• **GIVEN INSTRUCTION 1**
Reproduce the passage of the AMD vs Intel forum post starting with "I once overclocked" and going on through "time to time)".
• **GIVEN INSTRUCTION 2**
Duplicate the lines of the rows starting with the line with "Rendered at 1654 by 1241 pixels." and going on through the last line of the rows.

• **EXCERPTED TEXT**
----------------------------------------

• Welcome to Overclockers Forums! Join us to reply in threads, receive reduced ads, and to customize your site experience!

AMD vs Intel

Overclockers is supported by our readers. When you click a link to make a purchase, we may earn a commission. Learn More.

Dolk

I once overclocked an Intel
Joined
Mar 3, 2008
Have you ever wanted to ask a question about AMD and Intel to understand what really made them different? Have you ever asked such a question and been given the short answer, "apples vs oranges"?

I'm opening up a small AMA here to allow anyone to ask me questions about the two top cpu manufactures. I will try with my best effort to answer your questions; in a reasonable amount of time. (I tend to get busy time to time)

Who am I? My name is Dolk and I have a Masters in Computer and Electrical Engineering. I've worked on research projects that deal with nano-materials all the way up to RF sensors. I've been following and studying computer architecture and materials science since I started my career.

----------------------------------------

• **RECORDS FOR THE TASK**
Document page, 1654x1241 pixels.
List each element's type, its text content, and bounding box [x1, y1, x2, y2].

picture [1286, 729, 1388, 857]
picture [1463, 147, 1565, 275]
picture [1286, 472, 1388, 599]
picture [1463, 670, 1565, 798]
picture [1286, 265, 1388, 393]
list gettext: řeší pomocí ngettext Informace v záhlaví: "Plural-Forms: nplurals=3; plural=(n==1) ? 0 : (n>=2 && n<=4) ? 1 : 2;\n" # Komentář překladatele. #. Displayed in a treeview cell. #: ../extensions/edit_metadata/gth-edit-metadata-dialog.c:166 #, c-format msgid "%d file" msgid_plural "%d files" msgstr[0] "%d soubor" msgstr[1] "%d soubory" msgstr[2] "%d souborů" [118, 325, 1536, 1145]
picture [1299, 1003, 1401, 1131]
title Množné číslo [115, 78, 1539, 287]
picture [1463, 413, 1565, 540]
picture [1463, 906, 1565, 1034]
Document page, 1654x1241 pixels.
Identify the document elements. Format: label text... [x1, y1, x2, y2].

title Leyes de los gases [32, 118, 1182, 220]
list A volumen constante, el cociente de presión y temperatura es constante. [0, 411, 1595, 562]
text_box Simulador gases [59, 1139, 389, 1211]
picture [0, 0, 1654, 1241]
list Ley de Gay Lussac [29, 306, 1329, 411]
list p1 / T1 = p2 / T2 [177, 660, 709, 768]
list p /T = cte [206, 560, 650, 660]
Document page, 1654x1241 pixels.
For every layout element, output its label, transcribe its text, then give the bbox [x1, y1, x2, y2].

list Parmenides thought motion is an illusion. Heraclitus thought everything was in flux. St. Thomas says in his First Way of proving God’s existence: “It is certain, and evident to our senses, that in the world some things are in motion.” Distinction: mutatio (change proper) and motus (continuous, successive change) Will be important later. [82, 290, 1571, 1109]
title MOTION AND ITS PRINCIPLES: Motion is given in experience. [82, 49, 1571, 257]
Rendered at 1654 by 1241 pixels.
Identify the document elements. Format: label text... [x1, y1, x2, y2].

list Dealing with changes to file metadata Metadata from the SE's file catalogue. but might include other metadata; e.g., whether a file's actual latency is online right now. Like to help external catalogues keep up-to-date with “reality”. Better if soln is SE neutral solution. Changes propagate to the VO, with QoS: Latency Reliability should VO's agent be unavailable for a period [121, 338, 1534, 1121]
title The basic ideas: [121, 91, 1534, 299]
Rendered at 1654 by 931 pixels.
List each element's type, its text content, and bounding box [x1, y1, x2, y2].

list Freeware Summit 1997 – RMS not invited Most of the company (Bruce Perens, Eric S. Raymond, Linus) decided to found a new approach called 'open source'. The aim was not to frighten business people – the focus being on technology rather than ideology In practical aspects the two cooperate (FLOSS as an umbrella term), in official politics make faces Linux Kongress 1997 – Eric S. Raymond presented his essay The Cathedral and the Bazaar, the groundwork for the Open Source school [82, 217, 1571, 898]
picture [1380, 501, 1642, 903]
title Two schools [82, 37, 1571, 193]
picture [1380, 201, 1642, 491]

----------------------------------------

• **WRITTEN SOLUTION 1**
I once overclocked an Intel
Joined
Mar 3, 2008
Have you ever wanted to ask a question about AMD and Intel to understand what really made them different? Have you ever asked such a question and been given the short answer, "apples vs oranges"?

I'm opening up a small AMA here to allow anyone to ask me questions about the two top cpu manufactures. I will try with my best effort to answer your questions; in a reasonable amount of time. (I tend to get busy time to time)

• **WRITTEN SOLUTION 2**
Rendered at 1654 by 1241 pixels.
Identify the document elements. Format: label text... [x1, y1, x2, y2].

list Dealing with changes to file metadata Metadata from the SE's file catalogue. but might include other metadata; e.g., whether a file's actual latency is online right now. Like to help external catalogues keep up-to-date with “reality”. Better if soln is SE neutral solution. Changes propagate to the VO, with QoS: Latency Reliability should VO's agent be unavailable for a period [121, 338, 1534, 1121]
title The basic ideas: [121, 91, 1534, 299]
Rendered at 1654 by 931 pixels.
List each element's type, its text content, and bounding box [x1, y1, x2, y2].

list Freeware Summit 1997 – RMS not invited Most of the company (Bruce Perens, Eric S. Raymond, Linus) decided to found a new approach called 'open source'. The aim was not to frighten business people – the focus being on technology rather than ideology In practical aspects the two cooperate (FLOSS as an umbrella term), in official politics make faces Linux Kongress 1997 – Eric S. Raymond presented his essay The Cathedral and the Bazaar, the groundwork for the Open Source school [82, 217, 1571, 898]
picture [1380, 501, 1642, 903]
title Two schools [82, 37, 1571, 193]
picture [1380, 201, 1642, 491]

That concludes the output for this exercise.